Well, hello there
My it’s been a long, long time
How am I doin’?
Oh, I guess that I’m doin’ fine
It’s been so long now but it seems now
That it was only yesterday
Gee, ain’t it funny how time slips away …
— the prophet willie nelson
I drove through Austin yesterday. Theoretically I should have driven through it Monday, but I found myself on a fancy tollway that allows you to drive 300 mph through the countryside without coming within 20 miles of any signs of civilization. I’m waiting on the Hertz bill for that one. But yesterday, it was straight up good ol’ I-35 through the heart of Austin, for better or worse.
Rick and I, small-town boys who had never been on a major freeway, were first terrified by I-35 when we were young. For two aspiring hippies from West Texas, Austin was the Holy Grail. Fabulous Furry Freak Brothers comics, the Soap Creek Saloon, Whole Earth, the Armadillo World Headquarters. It was perfect.
It was the place I always wanted to live. And then I did. The music, the running trails, the food, the far left counterculture, it was everything I wanted.

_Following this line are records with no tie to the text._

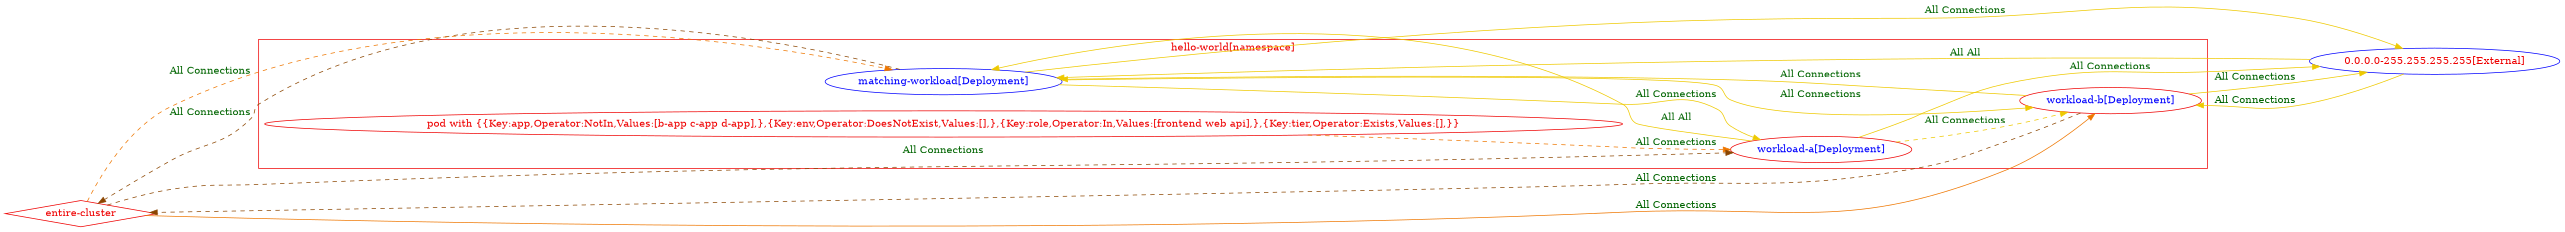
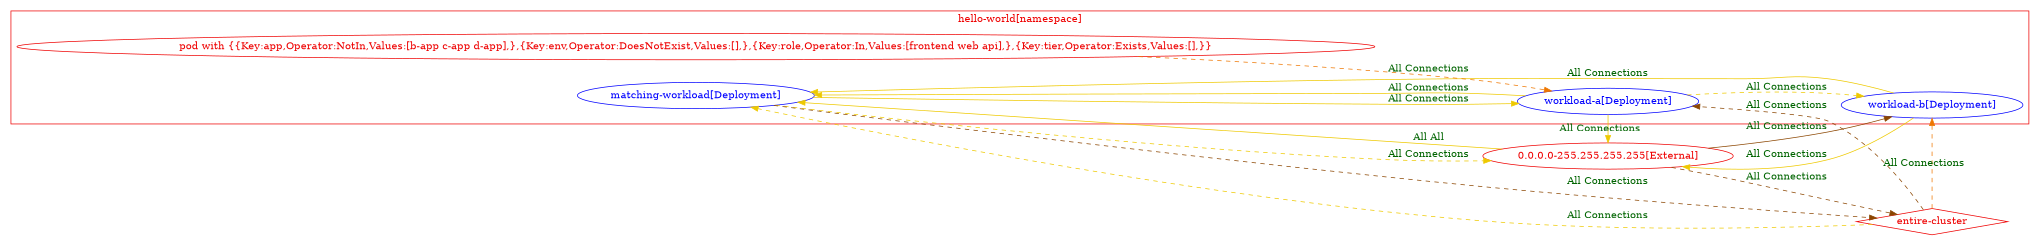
  digraph {
    rankdir=LR
    node [color=blue fontcolor=blue]
    edge [color=gold2 fontcolor=darkgreen weight=0.5]
    n1 [label="matching-workload[Deployment]"]
-   n2 [color=red2 label="workload-a[Deployment]"]
-   n3 [color=red2 label="workload-b[Deployment]"]
+   n2 [label="workload-a[Deployment]"]
+   n3 [label="workload-b[Deployment]"]
    n4 [color=red2 fontcolor=red2 label="pod with {{Key:app,Operator:NotIn,Values:[b-app c-app d-app],},{Key:env,Operator:DoesNotExist,Values:[],},{Key:role,Operator:In,Values:[frontend web api],},{Key:tier,Operator:Exists,Values:[],}}"]
-   n5 [fontcolor=red2 label="0.0.0.0-255.255.255.255[External]"]
+   n5 [color=red2 fontcolor=red2 label="0.0.0.0-255.255.255.255[External]"]
    n6 [color=red2 fontcolor=red2 label="entire-cluster" shape=diamond]
    subgraph cluster_1 {
      color=red2
      fontcolor=red2
      label="hello-world[namespace]"
      n1
      n2
      n3
      n4
    }
    n1 -> n2 [label="All Connections"]
-   n1 -> n3 [label="All Connections"]
-   n1 -> n5 [label="All Connections" weight=1]
+   n1 -> n5 [label="All Connections" weight=1 style=dashed]
    n1 -> n6 [color=darkorange4 label="All Connections" style=dashed]
-   n2 -> n1 [label="All All" weight=1]
+   n2 -> n1 [label="All Connections" weight=1]
    n2 -> n3 [label="All Connections" style=dashed]
    n2 -> n5 [label="All Connections" weight=1]
    n3 -> n1 [label="All Connections" weight=1]
    n3 -> n5 [label="All Connections" weight=1]
-   n3 -> n6 [color=darkorange4 label="All Connections" style=dashed]
+   n5 -> n6 [color=darkorange4 label="All Connections" style=dashed]
    n4 -> n2 [color=darkorange2 label="All Connections" style=dashed weight=1]
    n5 -> n1 [label="All All"]
-   n5 -> n3 [label="All Connections"]
-   n6 -> n1 [color=darkorange2 label="All Connections" style=dashed weight=1]
+   n5 -> n3 [color=darkorange4 label="All Connections"]
+   n6 -> n1 [label="All Connections" style=dashed weight=1]
    n6 -> n2 [color=darkorange4 label="All Connections" style=dashed]
-   n6 -> n3 [color=darkorange2 label="All Connections" style=solid weight=1]
+   n6 -> n3 [color=darkorange2 label="All Connections" style=dashed weight=1]
  }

And then I had to move. When I came back many years later, it had changed. It still sorta looked the same, although a little older, but it’s fading now. The soul is missing. It’s odd to look at it now through the prism of my memories and realize it will never be what it was back then. I miss it. And there’s nothing I can do.
I guess aging is like that. The test this week wasn’t good. He looks the same, that guy who dragged me up on stage to meet Willie Nelson and loaned me his American flag shirt whenever I wanted to drive Dad nuts. But he’s fading slowly, like the Austin scenery.

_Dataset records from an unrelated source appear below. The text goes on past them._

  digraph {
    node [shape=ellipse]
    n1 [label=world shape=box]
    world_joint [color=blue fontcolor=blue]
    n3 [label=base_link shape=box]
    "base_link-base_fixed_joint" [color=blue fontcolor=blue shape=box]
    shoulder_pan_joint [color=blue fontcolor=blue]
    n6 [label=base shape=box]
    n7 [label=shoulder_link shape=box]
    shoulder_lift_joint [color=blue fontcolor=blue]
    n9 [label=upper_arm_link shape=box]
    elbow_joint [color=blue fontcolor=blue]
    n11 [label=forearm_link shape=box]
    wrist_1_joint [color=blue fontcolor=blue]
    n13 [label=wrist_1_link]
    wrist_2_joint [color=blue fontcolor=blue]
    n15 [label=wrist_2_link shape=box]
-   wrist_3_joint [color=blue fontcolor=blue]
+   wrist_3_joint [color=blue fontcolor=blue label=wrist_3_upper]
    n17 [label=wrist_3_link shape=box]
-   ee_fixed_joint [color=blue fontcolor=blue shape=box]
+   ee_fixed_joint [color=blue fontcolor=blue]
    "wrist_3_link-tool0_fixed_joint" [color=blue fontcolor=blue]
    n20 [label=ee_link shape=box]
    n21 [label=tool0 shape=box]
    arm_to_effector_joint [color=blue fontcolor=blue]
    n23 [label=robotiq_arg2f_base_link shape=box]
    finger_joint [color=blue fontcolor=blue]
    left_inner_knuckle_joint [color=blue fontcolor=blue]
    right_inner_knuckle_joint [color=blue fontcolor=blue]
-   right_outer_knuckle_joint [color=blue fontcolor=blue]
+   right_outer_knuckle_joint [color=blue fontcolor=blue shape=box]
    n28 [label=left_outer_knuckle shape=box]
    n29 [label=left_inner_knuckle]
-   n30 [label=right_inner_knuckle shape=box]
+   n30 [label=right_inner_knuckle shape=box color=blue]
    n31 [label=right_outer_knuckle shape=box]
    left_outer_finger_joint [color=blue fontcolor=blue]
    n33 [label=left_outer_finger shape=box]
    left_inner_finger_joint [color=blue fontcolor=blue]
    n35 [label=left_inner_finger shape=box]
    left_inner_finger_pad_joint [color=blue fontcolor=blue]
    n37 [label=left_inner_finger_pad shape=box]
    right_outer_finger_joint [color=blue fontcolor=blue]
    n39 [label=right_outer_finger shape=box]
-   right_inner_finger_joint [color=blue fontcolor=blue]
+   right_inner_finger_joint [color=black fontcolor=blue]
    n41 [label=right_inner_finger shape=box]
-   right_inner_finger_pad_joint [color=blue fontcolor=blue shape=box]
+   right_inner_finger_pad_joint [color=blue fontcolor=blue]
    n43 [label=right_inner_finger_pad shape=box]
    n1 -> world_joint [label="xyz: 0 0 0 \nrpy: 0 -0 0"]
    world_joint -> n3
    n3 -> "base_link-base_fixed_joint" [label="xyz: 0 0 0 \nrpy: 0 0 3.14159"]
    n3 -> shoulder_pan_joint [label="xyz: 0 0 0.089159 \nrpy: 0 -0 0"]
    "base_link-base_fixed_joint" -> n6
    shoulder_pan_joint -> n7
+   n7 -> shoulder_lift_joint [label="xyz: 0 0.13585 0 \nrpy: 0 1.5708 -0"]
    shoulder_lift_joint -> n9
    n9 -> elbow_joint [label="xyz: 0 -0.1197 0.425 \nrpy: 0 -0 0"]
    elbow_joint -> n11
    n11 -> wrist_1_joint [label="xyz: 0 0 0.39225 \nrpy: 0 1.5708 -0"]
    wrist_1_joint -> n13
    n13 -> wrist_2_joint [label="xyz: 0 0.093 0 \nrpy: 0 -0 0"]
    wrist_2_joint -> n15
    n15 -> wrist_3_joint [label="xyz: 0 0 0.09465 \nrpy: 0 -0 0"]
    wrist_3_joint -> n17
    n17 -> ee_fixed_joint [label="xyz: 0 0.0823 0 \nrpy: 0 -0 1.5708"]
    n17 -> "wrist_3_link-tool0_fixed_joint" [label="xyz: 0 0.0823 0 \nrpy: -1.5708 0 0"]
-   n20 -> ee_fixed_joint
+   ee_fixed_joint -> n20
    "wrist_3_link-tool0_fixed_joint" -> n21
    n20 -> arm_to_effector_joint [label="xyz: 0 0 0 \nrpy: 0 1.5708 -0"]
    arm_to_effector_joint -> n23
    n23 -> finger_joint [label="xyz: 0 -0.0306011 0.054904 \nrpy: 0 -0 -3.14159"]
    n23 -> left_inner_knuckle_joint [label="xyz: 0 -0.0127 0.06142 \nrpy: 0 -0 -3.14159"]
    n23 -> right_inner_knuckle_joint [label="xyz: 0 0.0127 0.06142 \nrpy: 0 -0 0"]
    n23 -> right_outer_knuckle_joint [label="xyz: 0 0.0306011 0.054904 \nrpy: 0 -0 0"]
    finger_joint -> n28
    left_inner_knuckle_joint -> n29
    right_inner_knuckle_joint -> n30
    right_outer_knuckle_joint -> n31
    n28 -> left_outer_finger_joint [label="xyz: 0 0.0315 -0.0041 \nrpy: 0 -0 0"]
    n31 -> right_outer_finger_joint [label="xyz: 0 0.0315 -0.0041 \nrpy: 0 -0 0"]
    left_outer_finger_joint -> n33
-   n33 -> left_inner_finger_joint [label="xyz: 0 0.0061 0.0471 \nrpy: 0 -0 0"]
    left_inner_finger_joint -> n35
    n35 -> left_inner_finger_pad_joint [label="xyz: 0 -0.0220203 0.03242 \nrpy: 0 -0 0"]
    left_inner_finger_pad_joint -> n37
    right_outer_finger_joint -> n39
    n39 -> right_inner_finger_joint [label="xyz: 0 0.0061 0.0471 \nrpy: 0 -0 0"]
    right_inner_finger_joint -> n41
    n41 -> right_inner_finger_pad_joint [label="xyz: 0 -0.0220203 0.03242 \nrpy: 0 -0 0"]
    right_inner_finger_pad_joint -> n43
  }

I still go to Austin now and then. Mo and I make the South Congress loop, Mo spray paints some graffiti, we hit up the Magnolia Cafe. It’s not the same. The thing I loved is gone, a victim of time. But what else can you do? You hang around and cherish the memories while shaking your fists at the gods who let things come to this.
I always wanted to go back to those days when we were driving on I-35 for the first time, terrified. And here I am, driving on I-35. And I’m terrified indeed.
Life is funny …
Gary, I never know if it’s appropriate to like this kind of post. I certainly don’t like the content… or, I guess, what the content means. But I like the form. And I guess reading and writing are ways of facing our fears. Hope there are some good moments, still, that cheer you up.